At least one source in the Woods camp thinks Woods' knee problems are a byproduct of more than jogging -- his love of skydiving and extreme training methods, some adopted by U.S. Navy Seals. After the jogging accident last summer, Woods was forced to limit his practice time and warm-up routines -- not to mention playing in pain that he did not reveal -- yet still won nine of 12 tournaments starting at the 2007 Bridgestone Invitational. He did this, as Haney said last week, "playing on one and a half legs."

"It was," admitted Woods' former coach, Butch Harmon, "an incredible feat. Was it smart? Only time will tell."

Roughly 100,000 people have reconstructive ACL surgery every year and for athletes in other sports it isn't as career-threatening as it once was. English soccer player Michael Owen has returned to star for Newcastle United, Cincinnati Bengals quarterback Carson Palmer returned to make the NFL Pro Bowl and Chipper Jones of the Atlanta Braves has played almost his entire career after having ACL surgery in 1994. But the knee can be reinjured if an athlete returns to competition too soon. NFL wide receiver Jerry Rice, for example, had ACL surgery in 1997 and tried to return to action 14 weeks later. He scored a touchdown against the Denver Broncos, but broke his left kneecap in the process.

As Kenny Perry said from the Travelers Championship, "I had my right knee scoped, and it took me two full years to recover. Woods needs to stay out as long as he needs to stay out."

Brad Faxon is a case in point, having had his second ACL surgery in a three-year period just before Christmas. Faxon had targeted last week's Travelers, where he won in 2005, for his comeback, but decided to wait after rounds of 77-79 in U.S. Open sectional qualifying, "I'm not going to play Hartford if I'm shooting scores like this," he said at the time.

In fact, knee injuries have become something of an epidemic on the PGA Tour. Besides Perry and Faxon, Brett Quigley, Peter Jacobsen, Stuart Appleby and Fred Funk have had various forms of knee repair since last September. While Woods' situation is far from the total knee replacement the 54-year-old Jacobsen went through, he also is faced with the potential of more prolonged interruptions -- in what are supposed to be his prime years. "He has got a weak link," said one noted swing instructor. "The problem is, it could happen again."

Opinions vary on whether those pain levels will subside entirely after the surgery. Dr.
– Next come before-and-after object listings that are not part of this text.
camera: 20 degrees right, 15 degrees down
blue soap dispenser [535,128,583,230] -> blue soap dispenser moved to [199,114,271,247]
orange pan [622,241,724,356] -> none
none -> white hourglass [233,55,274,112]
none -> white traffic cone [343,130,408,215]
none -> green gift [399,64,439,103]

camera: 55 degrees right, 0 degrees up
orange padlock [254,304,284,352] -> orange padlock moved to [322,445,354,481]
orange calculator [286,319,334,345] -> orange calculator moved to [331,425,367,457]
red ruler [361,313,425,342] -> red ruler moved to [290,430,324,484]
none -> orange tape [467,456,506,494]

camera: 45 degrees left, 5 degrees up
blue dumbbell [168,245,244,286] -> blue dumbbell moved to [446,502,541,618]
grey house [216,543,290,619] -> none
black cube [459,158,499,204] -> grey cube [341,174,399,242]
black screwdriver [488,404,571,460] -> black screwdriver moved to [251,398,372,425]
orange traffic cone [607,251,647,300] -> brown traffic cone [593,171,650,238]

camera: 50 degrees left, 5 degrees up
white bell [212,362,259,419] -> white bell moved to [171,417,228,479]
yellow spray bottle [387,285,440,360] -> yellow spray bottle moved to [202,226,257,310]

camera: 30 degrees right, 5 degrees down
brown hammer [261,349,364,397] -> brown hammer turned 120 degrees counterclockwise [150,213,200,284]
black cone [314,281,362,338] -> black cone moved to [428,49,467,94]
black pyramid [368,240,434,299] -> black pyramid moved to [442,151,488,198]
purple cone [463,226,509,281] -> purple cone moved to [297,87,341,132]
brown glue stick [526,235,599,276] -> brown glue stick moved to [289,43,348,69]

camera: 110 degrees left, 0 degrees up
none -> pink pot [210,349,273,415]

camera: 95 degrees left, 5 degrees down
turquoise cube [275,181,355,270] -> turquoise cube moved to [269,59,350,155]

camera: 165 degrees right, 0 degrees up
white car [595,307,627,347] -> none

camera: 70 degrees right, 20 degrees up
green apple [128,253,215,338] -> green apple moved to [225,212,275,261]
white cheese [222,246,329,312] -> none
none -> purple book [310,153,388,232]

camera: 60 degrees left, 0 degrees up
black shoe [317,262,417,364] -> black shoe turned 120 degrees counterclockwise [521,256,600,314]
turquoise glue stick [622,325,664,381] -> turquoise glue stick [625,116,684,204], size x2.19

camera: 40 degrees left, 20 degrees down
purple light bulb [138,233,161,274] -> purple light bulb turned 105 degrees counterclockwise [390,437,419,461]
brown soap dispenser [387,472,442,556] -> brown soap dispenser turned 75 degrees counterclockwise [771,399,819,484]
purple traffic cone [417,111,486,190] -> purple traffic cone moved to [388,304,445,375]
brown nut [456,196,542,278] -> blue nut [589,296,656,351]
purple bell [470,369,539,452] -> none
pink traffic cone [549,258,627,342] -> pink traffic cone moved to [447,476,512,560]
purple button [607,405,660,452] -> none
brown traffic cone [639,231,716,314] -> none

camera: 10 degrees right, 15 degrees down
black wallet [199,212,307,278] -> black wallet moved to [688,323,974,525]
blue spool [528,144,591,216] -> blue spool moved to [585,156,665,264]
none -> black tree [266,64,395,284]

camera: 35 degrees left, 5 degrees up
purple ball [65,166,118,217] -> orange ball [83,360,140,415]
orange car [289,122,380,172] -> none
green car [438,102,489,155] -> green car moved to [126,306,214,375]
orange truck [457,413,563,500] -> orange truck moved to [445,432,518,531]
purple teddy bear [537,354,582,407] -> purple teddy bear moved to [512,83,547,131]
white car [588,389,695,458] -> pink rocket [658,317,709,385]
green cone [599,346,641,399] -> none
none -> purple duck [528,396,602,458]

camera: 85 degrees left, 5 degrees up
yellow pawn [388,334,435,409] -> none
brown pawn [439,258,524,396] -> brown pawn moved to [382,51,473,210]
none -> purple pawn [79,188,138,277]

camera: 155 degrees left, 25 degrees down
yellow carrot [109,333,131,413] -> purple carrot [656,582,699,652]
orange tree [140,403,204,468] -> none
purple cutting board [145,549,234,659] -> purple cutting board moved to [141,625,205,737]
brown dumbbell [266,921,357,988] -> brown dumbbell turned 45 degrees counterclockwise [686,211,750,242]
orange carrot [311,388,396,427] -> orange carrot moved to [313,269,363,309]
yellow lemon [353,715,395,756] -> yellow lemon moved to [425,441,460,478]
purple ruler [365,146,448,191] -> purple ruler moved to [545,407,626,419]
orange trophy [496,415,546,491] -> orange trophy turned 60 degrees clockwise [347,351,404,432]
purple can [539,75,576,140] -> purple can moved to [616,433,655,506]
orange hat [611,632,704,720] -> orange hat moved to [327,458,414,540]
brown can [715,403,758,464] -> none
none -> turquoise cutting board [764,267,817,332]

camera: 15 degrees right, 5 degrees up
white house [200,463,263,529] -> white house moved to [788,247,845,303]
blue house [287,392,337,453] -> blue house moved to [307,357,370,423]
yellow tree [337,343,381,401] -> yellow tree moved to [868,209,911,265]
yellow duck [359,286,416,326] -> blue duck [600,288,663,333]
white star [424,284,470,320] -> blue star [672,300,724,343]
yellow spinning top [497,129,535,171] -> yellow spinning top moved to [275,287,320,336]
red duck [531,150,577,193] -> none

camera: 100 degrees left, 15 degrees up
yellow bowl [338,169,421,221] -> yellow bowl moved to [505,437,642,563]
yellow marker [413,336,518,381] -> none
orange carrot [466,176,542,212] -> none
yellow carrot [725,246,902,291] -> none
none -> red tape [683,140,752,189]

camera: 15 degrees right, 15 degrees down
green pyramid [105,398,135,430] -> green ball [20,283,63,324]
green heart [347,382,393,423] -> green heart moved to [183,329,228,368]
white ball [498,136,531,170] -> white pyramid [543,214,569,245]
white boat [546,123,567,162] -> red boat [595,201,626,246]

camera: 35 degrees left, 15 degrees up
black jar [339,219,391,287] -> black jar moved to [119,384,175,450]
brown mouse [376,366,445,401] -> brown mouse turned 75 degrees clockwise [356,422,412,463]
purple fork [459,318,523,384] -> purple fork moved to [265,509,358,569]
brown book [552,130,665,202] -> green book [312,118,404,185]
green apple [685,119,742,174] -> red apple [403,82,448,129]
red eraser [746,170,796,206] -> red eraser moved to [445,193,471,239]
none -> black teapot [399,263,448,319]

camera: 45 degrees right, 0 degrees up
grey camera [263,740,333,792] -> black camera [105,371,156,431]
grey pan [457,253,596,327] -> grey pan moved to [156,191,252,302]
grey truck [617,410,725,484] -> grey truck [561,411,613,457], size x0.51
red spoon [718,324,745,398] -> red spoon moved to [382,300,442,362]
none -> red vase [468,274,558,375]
Neal ElAttrache, director of sports medicine for the Kerlan-Jobe Orthopaedic Clinic -- who, like Bradley, is not treating Woods and has not reviewed his medical records -- told the Los Angeles Times Woods might eventually need another form of knee surgery. "ACLs can be fixed and stabilized, but the cartilage surface of the joint, that's unforgiving," ElAttrache said. "It can sometimes be improved by microfracture surgery, but that part of his knee is always going to take a beating. This will be something he [will deal] with the rest of his career."

Finally, there is the emotional aftershock. Ernie Els' former coach David Leadbetter says Els is still not mentally recovered from the ACL injury he suffered in a 2005 innertubing accident, not only to his surgically repaired knee but to his "donor leg" as well. (Els chose to have his injured ACL reconstructed using a graft from a tendon from his healthy leg rather than from a replacement ligament harvested from a cadaver. Woods will have to make the same decision.)

So while many hope Woods returns for next year's Buick Invitational, or even the 2009 Masters, he may not be back until daughter Sam is close to her second birthday -- or just in time to defend his U.S. Open title at Bethpage Black. What will it be like for him to miss that much time? "Anybody who's a warrior is going to have trouble taking a [sustained] break from competition," says sport psychologist Bob Rotella. "It is not only the winning they miss, it's the way they feel starting out Thursday, or being in contention on Sunday."

Woods already is restless. After filming a Buick commercial last week, he called Haney requesting a list of areas that he could improve upon during his time away from competition. The instructor tried to tell Woods that he hadn't even had surgery yet, but Tiger pressed. "I want to think about it," he said.